▸ **Aim of the exercise**
The answer must be an exact copy of the entries that follow, with all images removed.

--- Task inputs Enclosed Below ---

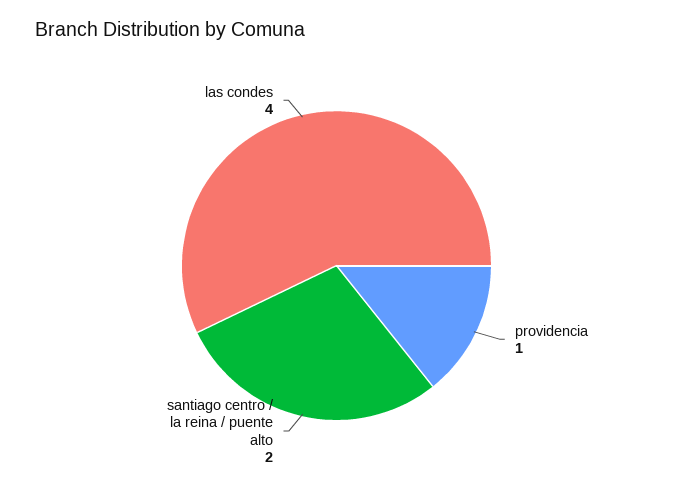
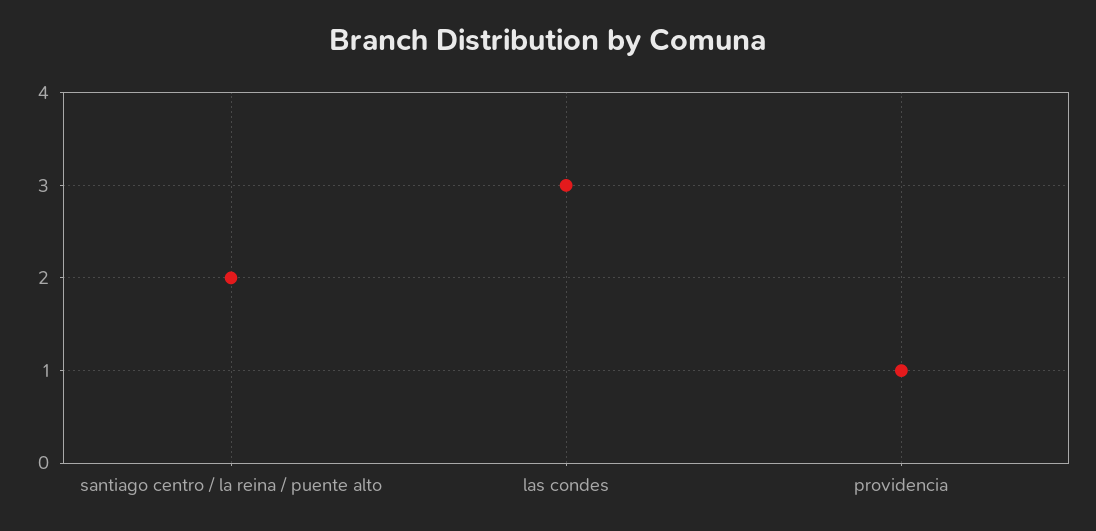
  {
    "providencia": 1,
    "santiago centro / la reina / puente alto": 2,
-   "las condes": 4
+   "las condes": 3
  }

--- End of Enclosed Task inputs ---

▸ **Exercise answer**
  {
    "providencia": 1,
    "santiago centro / la reina / puente alto": 2,
-   "las condes": 4
+   "las condes": 3
  }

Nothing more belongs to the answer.